On some of these topics much has been written already. Yet the increased specialization of research has all-too-frequently been achieved at the expense of contextual and historical understanding. Scholars have often failed to recognize just how much the leading intellectuals of that time worked within a shared intellectual horizon. Especially in the past twenty years, we have witnessed a terrific burst of dehistoricized theory, a mode of inquiry that plundered the past for its insights but often neglected its historical character and effaced the salient (though by no means insurmountable) differences between past and present.

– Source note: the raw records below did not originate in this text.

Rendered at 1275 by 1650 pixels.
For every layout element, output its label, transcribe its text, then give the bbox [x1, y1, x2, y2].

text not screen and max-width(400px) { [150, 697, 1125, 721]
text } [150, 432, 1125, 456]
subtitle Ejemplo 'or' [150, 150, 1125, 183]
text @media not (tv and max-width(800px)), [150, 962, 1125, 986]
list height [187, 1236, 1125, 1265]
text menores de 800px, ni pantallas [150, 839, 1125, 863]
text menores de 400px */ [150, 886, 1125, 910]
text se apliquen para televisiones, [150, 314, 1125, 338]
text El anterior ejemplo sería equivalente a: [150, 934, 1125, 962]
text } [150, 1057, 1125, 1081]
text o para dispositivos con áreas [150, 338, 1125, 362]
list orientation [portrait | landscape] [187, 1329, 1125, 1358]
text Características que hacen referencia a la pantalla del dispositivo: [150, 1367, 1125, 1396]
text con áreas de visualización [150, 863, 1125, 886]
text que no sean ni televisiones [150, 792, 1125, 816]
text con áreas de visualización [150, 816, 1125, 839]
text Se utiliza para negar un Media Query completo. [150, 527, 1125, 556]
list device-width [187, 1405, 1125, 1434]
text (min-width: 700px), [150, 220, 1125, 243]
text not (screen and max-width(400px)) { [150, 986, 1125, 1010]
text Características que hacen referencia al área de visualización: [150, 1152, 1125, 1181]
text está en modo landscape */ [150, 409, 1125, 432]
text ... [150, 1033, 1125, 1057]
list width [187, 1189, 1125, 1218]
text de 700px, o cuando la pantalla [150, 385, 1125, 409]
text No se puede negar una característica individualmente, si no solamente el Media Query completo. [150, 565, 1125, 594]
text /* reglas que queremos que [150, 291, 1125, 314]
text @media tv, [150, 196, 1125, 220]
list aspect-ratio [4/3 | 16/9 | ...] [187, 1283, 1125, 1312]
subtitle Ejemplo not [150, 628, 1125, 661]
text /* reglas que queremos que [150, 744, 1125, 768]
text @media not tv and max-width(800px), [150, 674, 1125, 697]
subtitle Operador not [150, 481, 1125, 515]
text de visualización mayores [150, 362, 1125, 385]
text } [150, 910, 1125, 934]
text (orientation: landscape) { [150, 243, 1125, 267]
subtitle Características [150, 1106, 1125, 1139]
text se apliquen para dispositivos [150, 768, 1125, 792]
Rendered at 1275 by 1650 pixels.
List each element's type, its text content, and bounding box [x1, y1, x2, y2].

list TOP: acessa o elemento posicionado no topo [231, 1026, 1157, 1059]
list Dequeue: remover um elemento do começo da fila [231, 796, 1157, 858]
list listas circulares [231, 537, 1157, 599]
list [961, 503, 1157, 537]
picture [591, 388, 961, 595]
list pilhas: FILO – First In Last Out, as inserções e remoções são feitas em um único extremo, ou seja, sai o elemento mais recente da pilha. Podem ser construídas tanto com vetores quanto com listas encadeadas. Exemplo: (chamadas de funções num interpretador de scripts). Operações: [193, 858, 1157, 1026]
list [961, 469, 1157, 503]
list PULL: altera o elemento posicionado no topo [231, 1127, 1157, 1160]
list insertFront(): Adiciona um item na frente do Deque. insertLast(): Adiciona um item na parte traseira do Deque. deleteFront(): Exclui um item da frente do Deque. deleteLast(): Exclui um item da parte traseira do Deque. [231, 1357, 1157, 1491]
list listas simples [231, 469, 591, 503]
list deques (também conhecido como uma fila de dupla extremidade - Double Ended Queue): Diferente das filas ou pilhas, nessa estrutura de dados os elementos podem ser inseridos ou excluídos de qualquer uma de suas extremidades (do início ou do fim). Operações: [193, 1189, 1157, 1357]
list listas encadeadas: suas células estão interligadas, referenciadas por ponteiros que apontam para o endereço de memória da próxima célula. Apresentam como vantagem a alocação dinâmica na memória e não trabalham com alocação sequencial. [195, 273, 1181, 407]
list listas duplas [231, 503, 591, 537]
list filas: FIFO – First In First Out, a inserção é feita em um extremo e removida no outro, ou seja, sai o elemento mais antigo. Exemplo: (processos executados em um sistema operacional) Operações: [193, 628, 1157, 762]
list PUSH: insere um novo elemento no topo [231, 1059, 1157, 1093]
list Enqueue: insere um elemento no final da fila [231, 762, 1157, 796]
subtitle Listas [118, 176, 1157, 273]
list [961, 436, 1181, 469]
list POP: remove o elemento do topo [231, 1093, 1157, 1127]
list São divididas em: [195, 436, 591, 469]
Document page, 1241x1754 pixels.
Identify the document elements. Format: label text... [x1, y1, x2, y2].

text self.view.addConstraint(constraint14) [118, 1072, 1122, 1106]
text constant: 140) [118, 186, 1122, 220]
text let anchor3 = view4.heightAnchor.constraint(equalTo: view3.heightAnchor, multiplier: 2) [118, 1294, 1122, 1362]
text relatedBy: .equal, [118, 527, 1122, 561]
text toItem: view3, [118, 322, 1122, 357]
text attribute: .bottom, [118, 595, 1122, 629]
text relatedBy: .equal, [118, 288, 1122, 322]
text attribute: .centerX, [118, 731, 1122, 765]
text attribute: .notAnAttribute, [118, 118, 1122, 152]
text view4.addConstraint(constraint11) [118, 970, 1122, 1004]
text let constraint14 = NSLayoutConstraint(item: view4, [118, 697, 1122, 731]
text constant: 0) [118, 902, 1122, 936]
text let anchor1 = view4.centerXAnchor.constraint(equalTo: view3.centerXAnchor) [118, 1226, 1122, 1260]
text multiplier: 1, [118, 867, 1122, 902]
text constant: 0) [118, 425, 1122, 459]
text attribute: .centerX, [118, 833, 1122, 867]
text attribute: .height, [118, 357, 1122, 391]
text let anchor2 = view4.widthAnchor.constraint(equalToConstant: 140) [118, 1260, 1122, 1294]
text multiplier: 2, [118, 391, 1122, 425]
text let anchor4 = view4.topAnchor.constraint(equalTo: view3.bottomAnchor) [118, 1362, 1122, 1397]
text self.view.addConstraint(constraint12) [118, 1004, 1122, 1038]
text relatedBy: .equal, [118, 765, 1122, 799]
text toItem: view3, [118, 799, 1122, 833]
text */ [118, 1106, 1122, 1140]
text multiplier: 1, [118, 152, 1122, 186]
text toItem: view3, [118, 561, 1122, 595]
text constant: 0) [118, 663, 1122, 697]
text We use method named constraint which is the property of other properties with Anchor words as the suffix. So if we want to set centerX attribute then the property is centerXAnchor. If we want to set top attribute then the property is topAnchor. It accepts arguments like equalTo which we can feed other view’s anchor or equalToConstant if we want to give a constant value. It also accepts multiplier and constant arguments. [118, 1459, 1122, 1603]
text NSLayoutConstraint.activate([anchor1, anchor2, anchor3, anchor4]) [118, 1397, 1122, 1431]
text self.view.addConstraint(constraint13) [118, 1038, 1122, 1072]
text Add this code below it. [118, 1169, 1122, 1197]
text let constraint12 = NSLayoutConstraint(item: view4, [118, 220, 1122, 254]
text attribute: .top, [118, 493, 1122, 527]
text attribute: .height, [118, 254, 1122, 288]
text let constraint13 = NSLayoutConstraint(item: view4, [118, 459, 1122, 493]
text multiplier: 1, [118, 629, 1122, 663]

But the largely ahistorical character of modern theory is now fading, thanks in part to recent innovations in historical and philosophical method, and, perhaps most especially, to the renaissance of intellectual history, a discipline which only twenty years ago seemed in decline. The great efflorescence of intellectual history in the last two decades has helped to break down many of the previously-enforced boundary lines between the humanities and the social sciences. Under the auspices of a new generation of philosophers, political theorists, historians, and literary-cultural critics, scholars have begun to appreciate the fruitful tension between hermeneutic contextualism and transcendental claims to truth. The time is therefore ripe to bring these insights to bear on the theoretical heritage of the Weimar era. A major advantage of this interdisciplinary volume of essays is that it demonstrates both the unity and diversity of this inheritance, and it identifies anew those characteristics that helped to make Weimar a veritable birthplace of European intellectual modernity.

The Unity and Diversity of Weimar Thought

In his synthetic history of the Weimar Republic published over twenty years ago, the German historian Detlev Peukert observed that our present image of Weimar is marked by an irresolvable paradox: it combines the hopeful picture of avant-garde cultural achievement with the bleak picture of political breakdown and social misery. For Peukert this paradox was not only resistant to resolution, it was in point of fact emblematic of classical modernity as such: The tensions of the age were taken to represent the conflicts and crises of the modern era itself. But the governing theme of a classical phase in modern history merely names without wholly explaining the paradox Peukert sought to diagnose. The historians impulse to unify divergent features of a political-cultural epoch is unlikely to prove genuinely satisfying since it derives from the nave and ultimately un historical expectation that every age must somehow subscribe to a common theme. The paradoxical character of the Weimar Republic no longer strikes us as paradoxical once we abandon the retroactive search for a governing logic and open ourselves to the diversity and disunity of narratives within any given historical epoch.